Legal analyst Brenda Wardle has a long history of providing expert commentary on some of the best known cases in South African legal history. However, she became a globally recognized figure after appearing on news media outlets explaining the legal process taking place under South African law during the trial. Wardle appeared as a legal expert on the Oscar Pistorius trial for major news outlets like the British Broadcasting Corporation and Sky News.
Brenda Wardle does have the knowledge and skills to provide expert commentary on the trial of Oscar Pistorius because of the three law degrees she has achieved under the South African education system. Not only has Wardle looked to continue her education throughout her life, but also continues to provide academic analysis of the major cases being discussed under South African law. Wardle has published academic papers in many of the top legal journals on the African continent, and has managed to fit in the time to complete a number of short stories and a novel based upon her own life.

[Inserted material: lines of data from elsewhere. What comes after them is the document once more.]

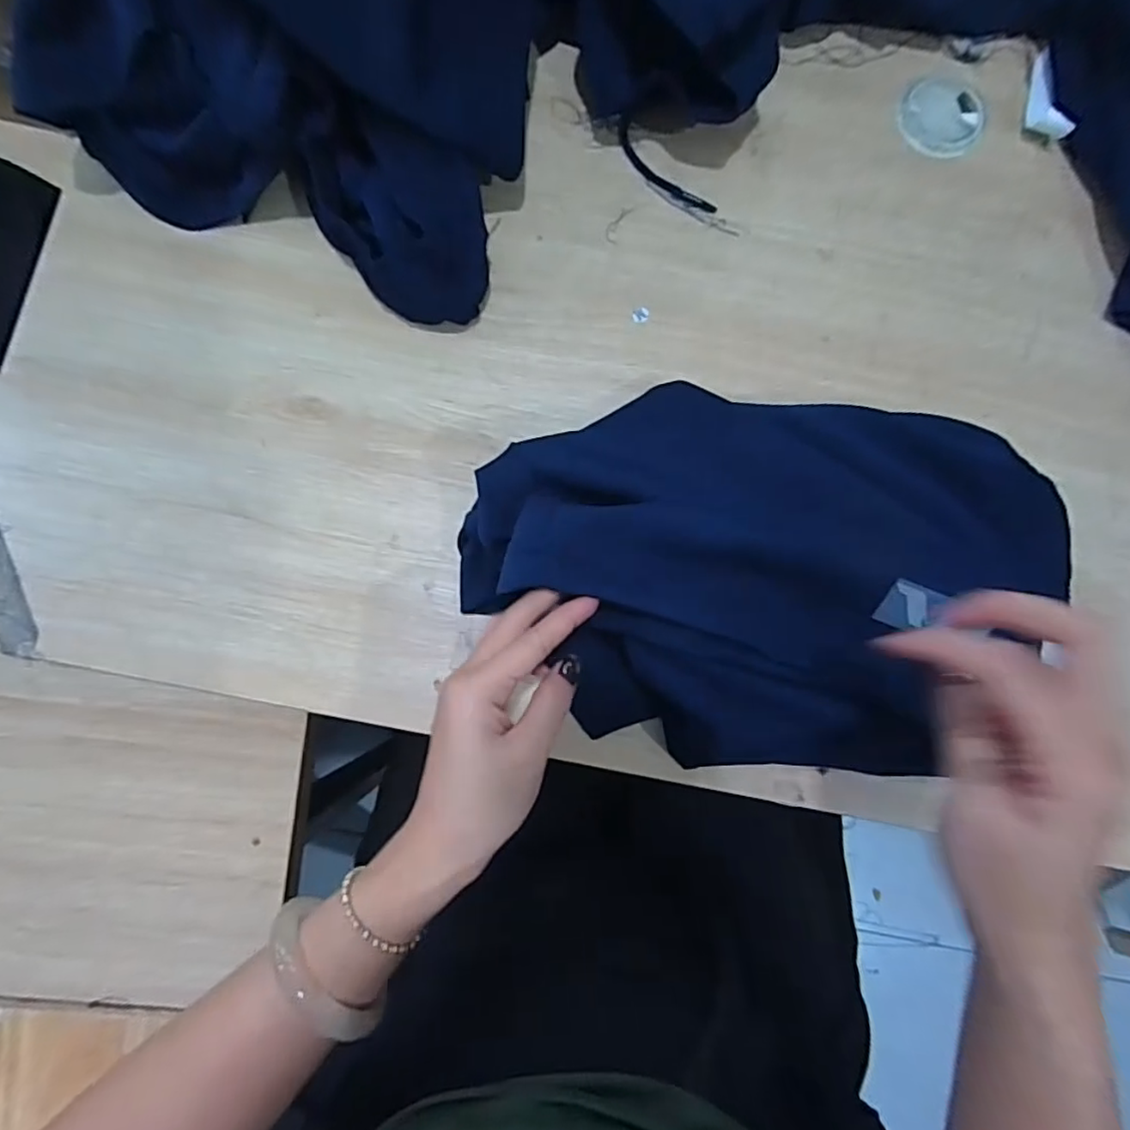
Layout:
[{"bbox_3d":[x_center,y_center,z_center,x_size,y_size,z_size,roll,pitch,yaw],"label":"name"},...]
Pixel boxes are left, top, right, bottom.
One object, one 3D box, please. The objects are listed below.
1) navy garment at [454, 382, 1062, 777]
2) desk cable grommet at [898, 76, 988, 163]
[{"bbox_3d":[0.109,0.004,0.351,0.325,0.077,0.219,12,85,2],"label":"navy garment"},{"bbox_3d":[0.273,-0.325,0.438,0.061,0.005,0.061,0,84,1],"label":"desk cable grommet"}]

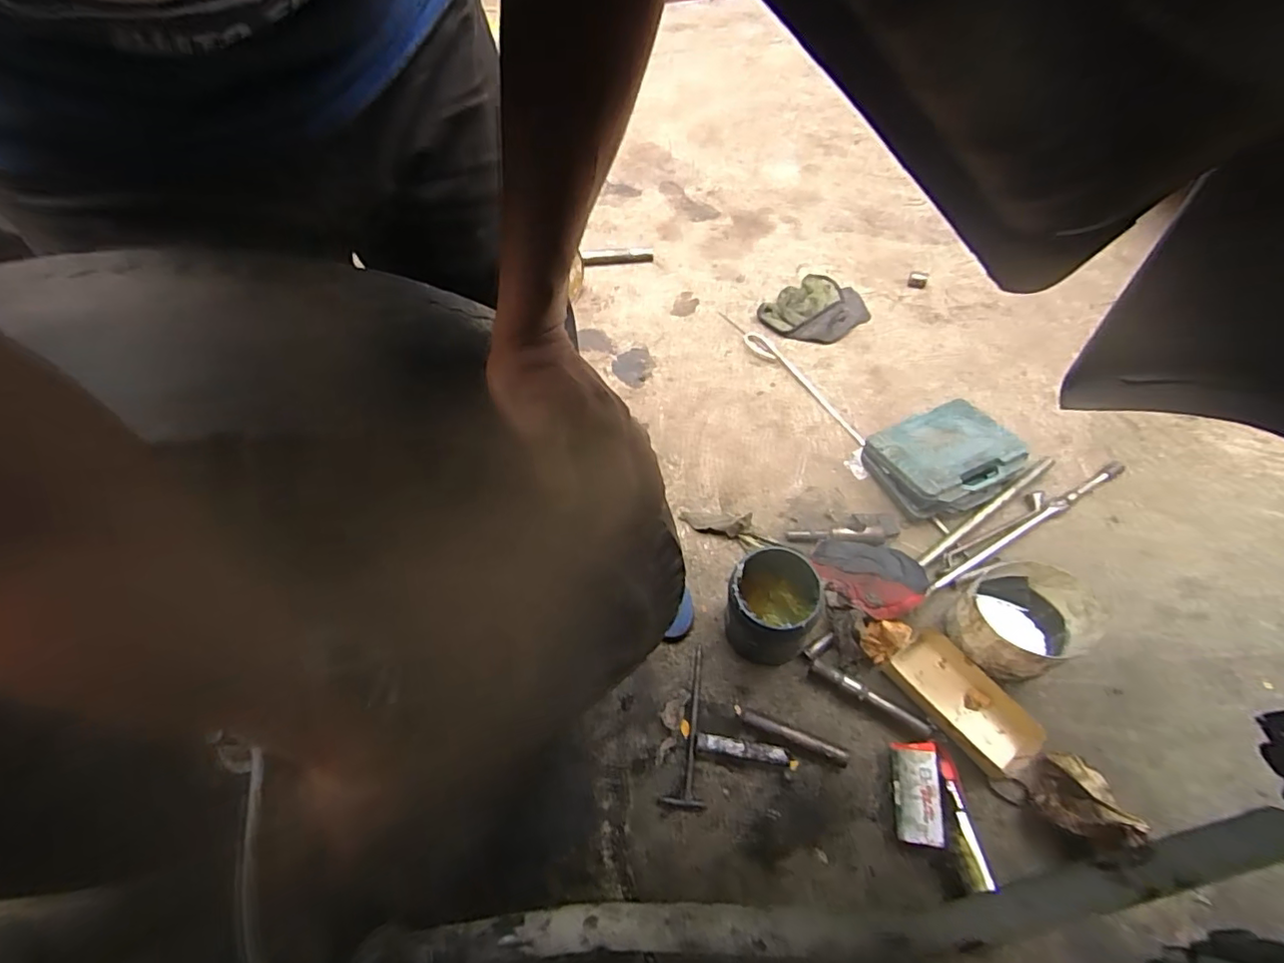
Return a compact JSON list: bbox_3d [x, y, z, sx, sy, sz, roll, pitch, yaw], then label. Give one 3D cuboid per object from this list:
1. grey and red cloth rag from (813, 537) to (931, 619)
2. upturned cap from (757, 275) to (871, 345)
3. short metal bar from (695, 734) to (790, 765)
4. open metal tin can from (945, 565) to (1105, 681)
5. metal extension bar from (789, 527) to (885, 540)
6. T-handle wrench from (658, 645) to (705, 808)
[{"bbox_3d":[0.386,0.165,0.965,0.181,0.056,0.144,6,59,8],"label":"grey and red cloth rag"},{"bbox_3d":[0.400,-0.405,1.323,0.210,0.055,0.193,-36,63,-17],"label":"upturned cap"},{"bbox_3d":[0.151,0.406,0.859,0.138,0.025,0.025,6,59,8],"label":"short metal bar"},{"bbox_3d":[0.574,0.212,0.881,0.166,0.140,0.163,-2,58,3],"label":"open metal tin can"},{"bbox_3d":[0.351,0.095,1.032,0.162,0.028,0.032,0,58,4],"label":"metal extension bar"},{"bbox_3d":[0.081,0.378,0.891,0.059,0.013,0.235,8,59,9],"label":"T-handle wrench"}]

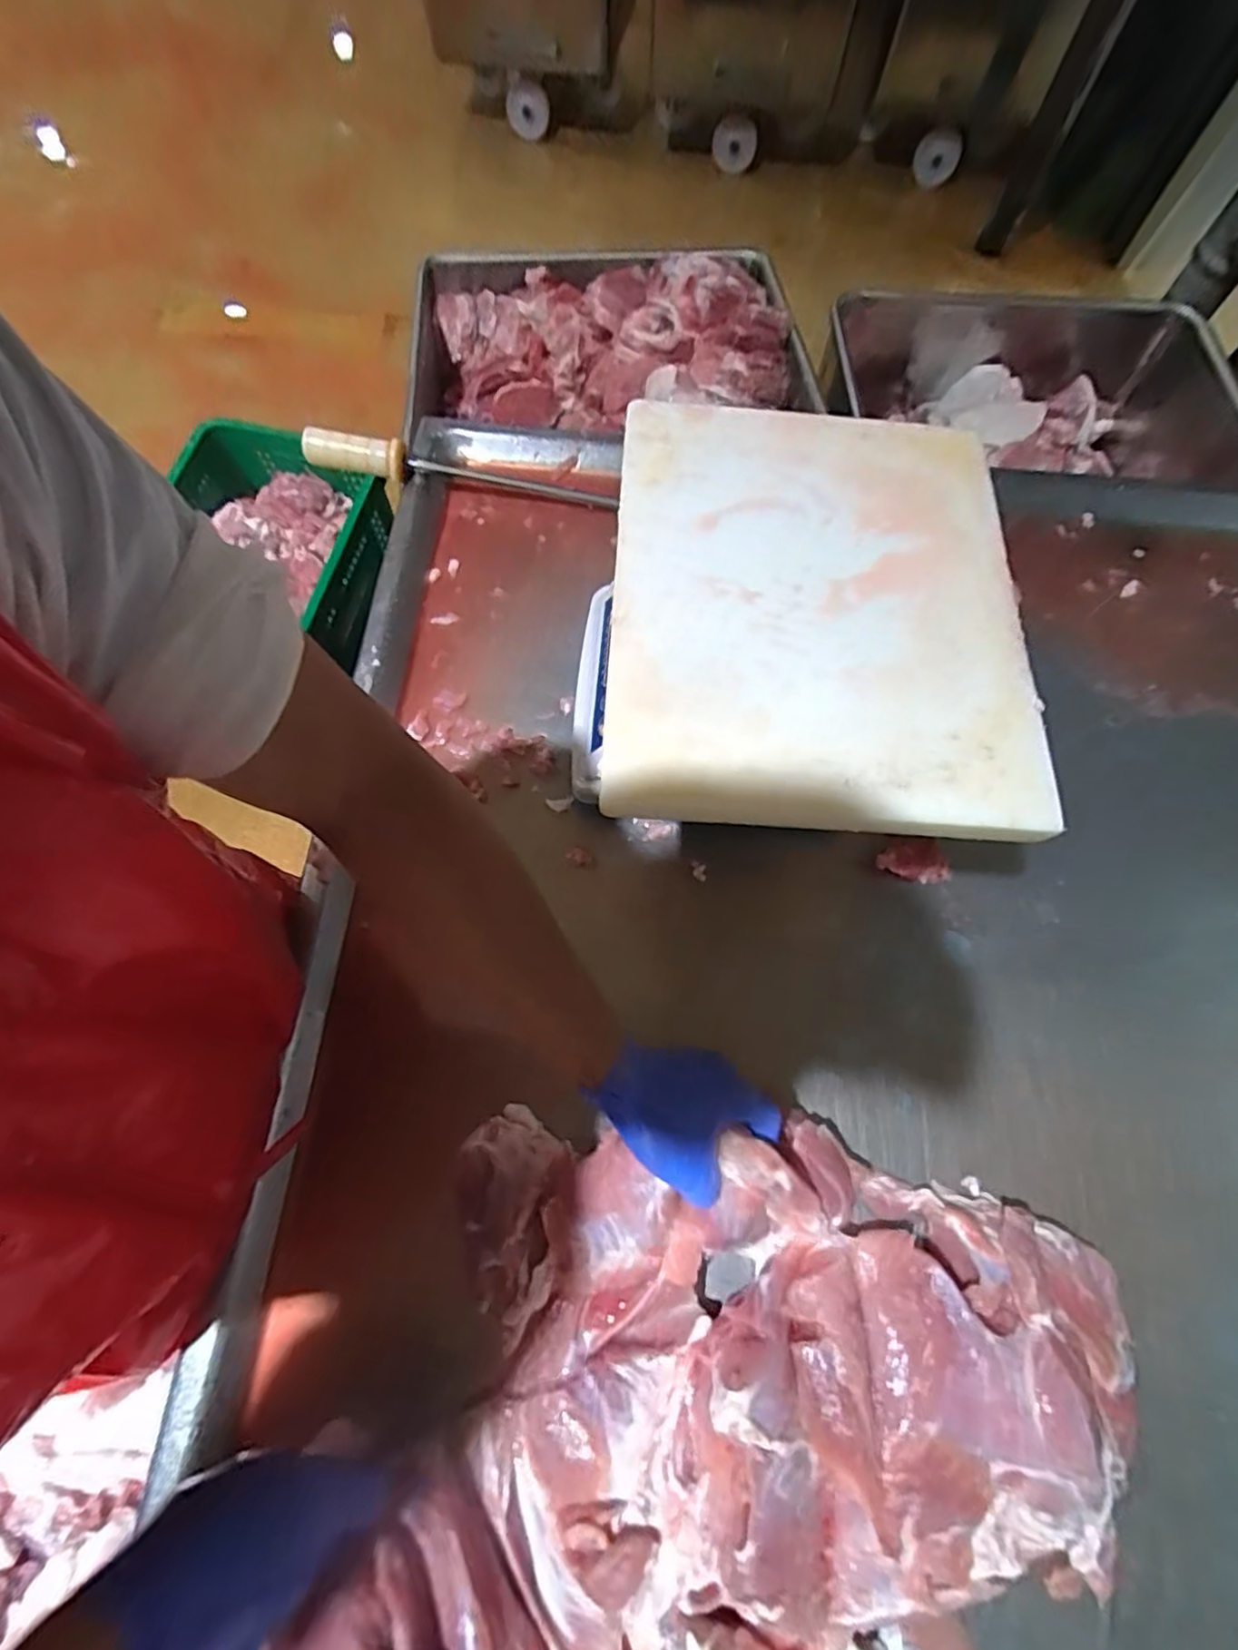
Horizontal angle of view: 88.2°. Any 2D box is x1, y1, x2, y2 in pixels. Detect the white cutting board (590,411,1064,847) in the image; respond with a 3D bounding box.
[{"bbox_3d":[0.146,-0.172,0.476,0.295,0.020,0.365,4,69,-1],"label":"white cutting board"}]

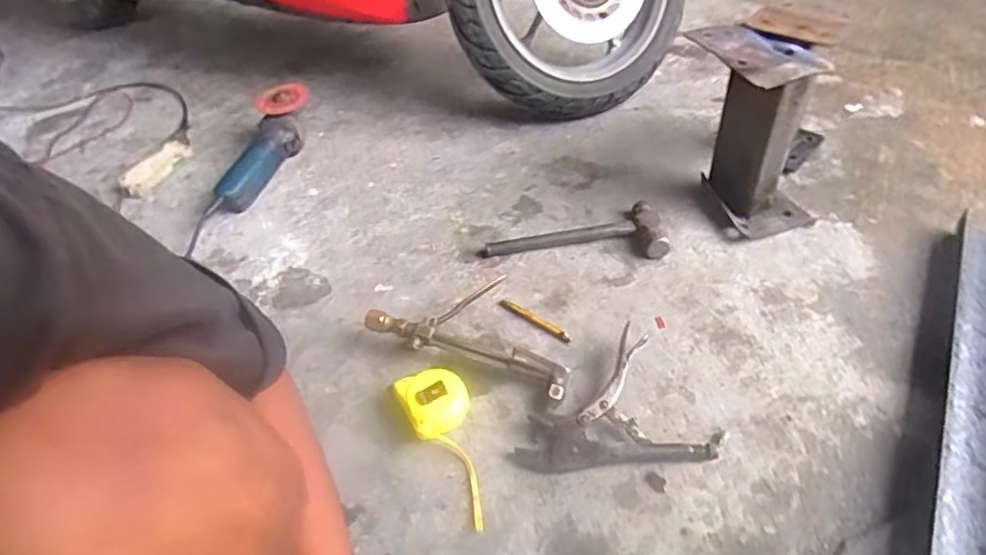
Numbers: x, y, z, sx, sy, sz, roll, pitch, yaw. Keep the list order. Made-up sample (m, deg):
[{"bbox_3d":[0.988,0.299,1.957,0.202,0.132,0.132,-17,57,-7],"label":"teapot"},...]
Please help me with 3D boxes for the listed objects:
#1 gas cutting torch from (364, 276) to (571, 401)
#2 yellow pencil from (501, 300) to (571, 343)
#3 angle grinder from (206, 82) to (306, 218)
[{"bbox_3d":[-0.016,0.061,0.783,0.267,0.048,0.140,16,50,20],"label":"gas cutting torch"},{"bbox_3d":[0.058,0.058,0.816,0.113,0.007,0.014,28,55,28],"label":"yellow pencil"},{"bbox_3d":[-0.402,-0.221,1.067,0.084,0.081,0.306,9,62,14],"label":"angle grinder"}]

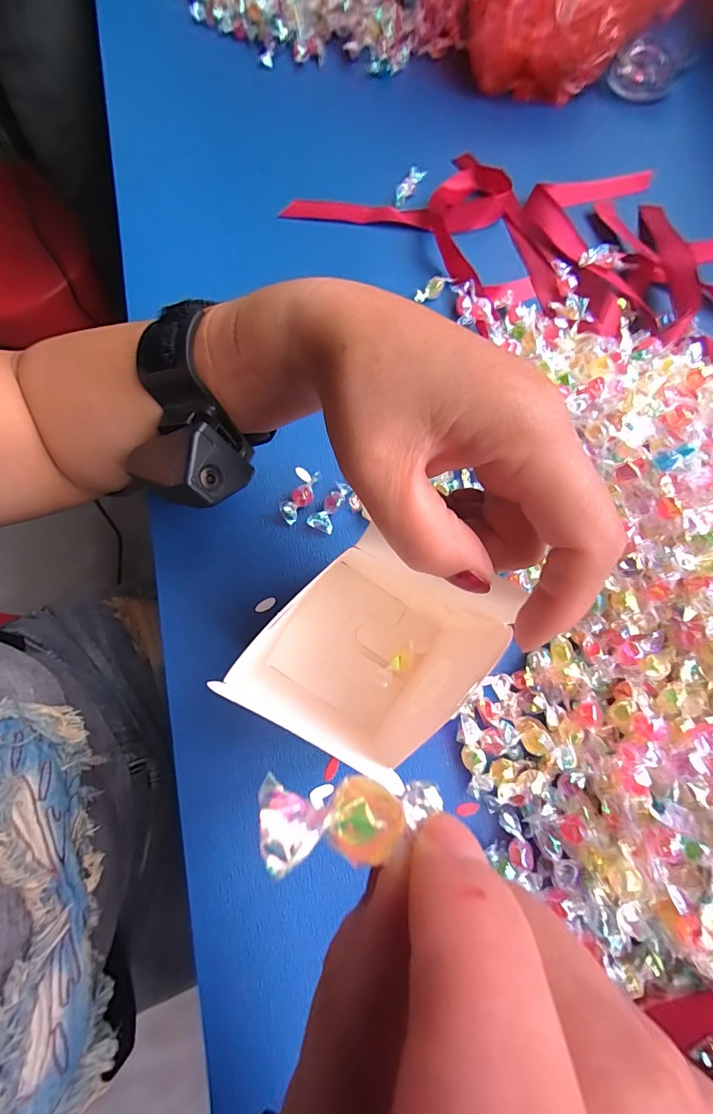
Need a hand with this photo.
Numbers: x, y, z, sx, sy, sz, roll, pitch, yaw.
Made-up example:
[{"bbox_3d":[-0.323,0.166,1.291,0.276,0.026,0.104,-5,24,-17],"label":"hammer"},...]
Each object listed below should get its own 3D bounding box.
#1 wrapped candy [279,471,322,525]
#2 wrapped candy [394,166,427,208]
[{"bbox_3d":[-0.037,-0.041,0.286,0.014,0.007,0.041,35,78,7],"label":"wrapped candy"},{"bbox_3d":[0.047,-0.326,0.367,0.010,0.017,0.038,31,77,6],"label":"wrapped candy"}]

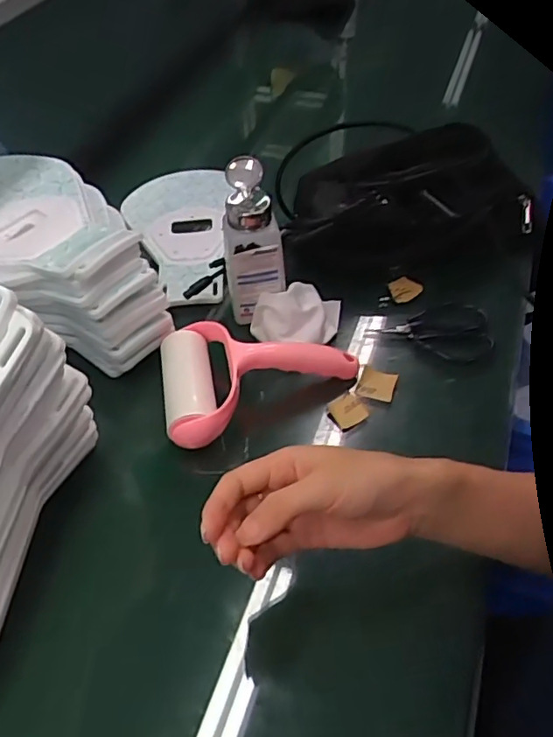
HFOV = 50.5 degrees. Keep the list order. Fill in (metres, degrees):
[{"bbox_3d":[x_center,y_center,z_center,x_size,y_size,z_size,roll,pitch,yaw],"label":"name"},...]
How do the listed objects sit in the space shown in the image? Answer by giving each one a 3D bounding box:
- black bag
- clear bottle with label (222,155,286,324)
[{"bbox_3d":[0.135,-0.179,0.639,0.251,0.095,0.156,-4,49,0],"label":"black bag"},{"bbox_3d":[-0.024,-0.119,0.564,0.055,0.138,0.066,-8,49,-4],"label":"clear bottle with label"}]

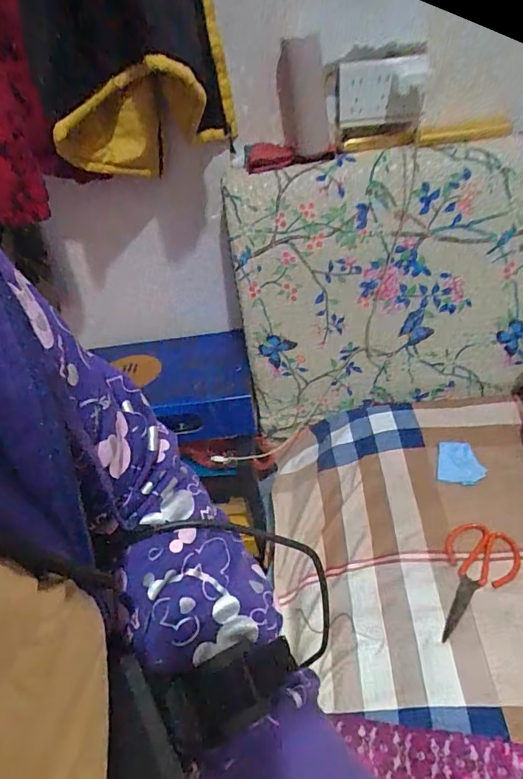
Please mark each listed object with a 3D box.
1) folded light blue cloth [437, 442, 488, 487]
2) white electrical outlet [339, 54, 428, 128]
[{"bbox_3d":[0.348,0.129,0.822,0.075,0.006,0.076,5,60,19],"label":"folded light blue cloth"},{"bbox_3d":[0.175,-0.434,0.693,0.122,0.084,0.043,-6,41,1],"label":"white electrical outlet"}]

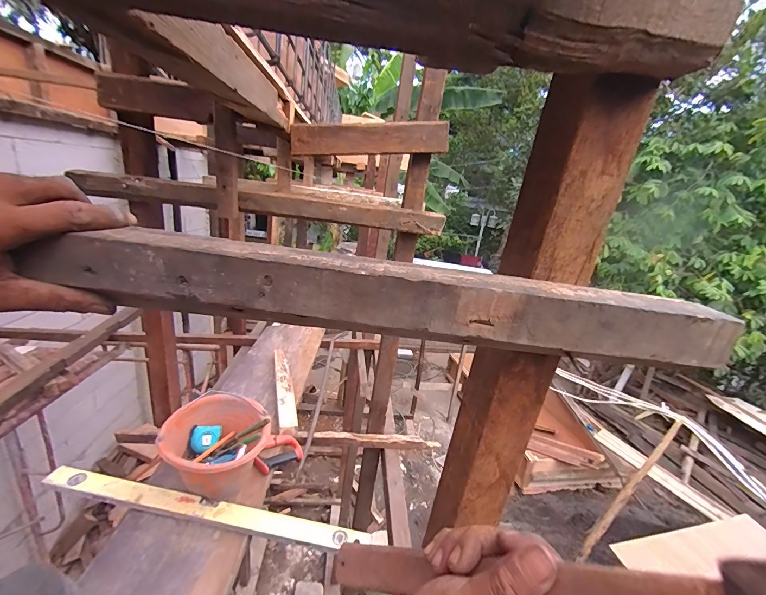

The ongoing state of the Oscar Pistorius case means the story has not yet been finished as prosecutors continue to seek out the definitive version on the death of Reeva Steenkamp. Appeals are ongoing into the case as the defendant looks to clear his name of homicide as prosecutors look to make sure a stronger sentence is obtained for Pistorius himself. The legal case remains difficult for many outside South Africa to understand, but Brenda Wardle’s upcoming “To Kill A Rose” should go some way to aiding those who wish to understand the case in all its intricate details.